研究者たちは、保存状態の良い紙であれば、指紋の精度はほぼ100%に近いと述べている。紙が濡れていたり、汚れていたりすると状況は複雑になるが、エラー修正ソフトウェアを使えば、確実な身元確認は容易だとクラークソン氏は言う。「身元確認が不可能な状態にするには、文書に大幅な修正を加える必要がある」

研究者たちは、この技術が偽造紙幣、チケット、さらには包装容器の識別にも利用できる可能性があると考えています。例えば、ファイザーのような製薬会社は、出荷時にラベルの指紋を採取し、このデータを後日、政府や企業の担当者が検証することで偽造品を見分けることができます。公開鍵暗号を用いることで、企業は特殊なスキャナーで検査できる「自己認証型」パッケージを作成することさえ可能になります。

美術商はこの技術を使ってオリジナルの美術作品の指紋を採取できるかもしれないと彼らは言う。

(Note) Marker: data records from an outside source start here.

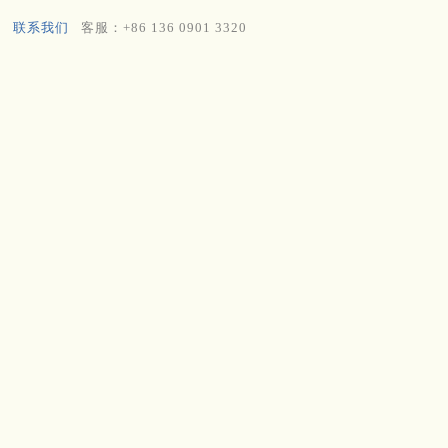
联系我们
客服：+86 136 0901 3320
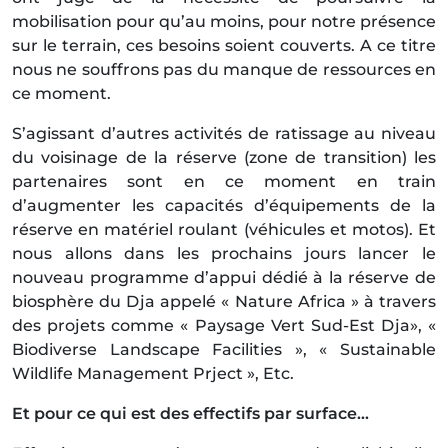
mobilisation pour qu’au moins, pour notre présence
sur le terrain, ces besoins soient couverts. A ce titre
nous ne souffrons pas du manque de ressources en
ce moment.
S’agissant d’autres activités de ratissage au niveau
du voisinage de la réserve (zone de transition) les
partenaires sont en ce moment en train
d’augmenter les capacités d’équipements de la
réserve en matériel roulant (véhicules et motos). Et
nous allons dans les prochains jours lancer le
nouveau programme d’appui dédié à la réserve de
biosphère du Dja appelé « Nature Africa » à travers
des projets comme « Paysage Vert Sud-Est Dja», «
Biodiverse Landscape Facilities », « Sustainable
Wildlife Management Prject », Etc.
Et pour ce qui est des effectifs par surface…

しかし、さらに問題なのは、この技術が匿名アンケートの追跡や紙投票の監視に利用される可能性があることです。投票用紙の追跡は容易ではありません。選挙日前に誰かが投票用紙をスキャンし、配布された順番を追跡する方法が必要になります。

投票の追跡は「私たちにとって最も懸念される可能性です」と、コンピューター投票システムのセキュリティについて広範な研究を行ってきたハルダーマン氏は述べた。今回の研究は、紙投票にも新たな問題点があることを示唆している。「これまでは認識していなかったかもしれない限界があり、予防措置が必要です」と彼は述べた。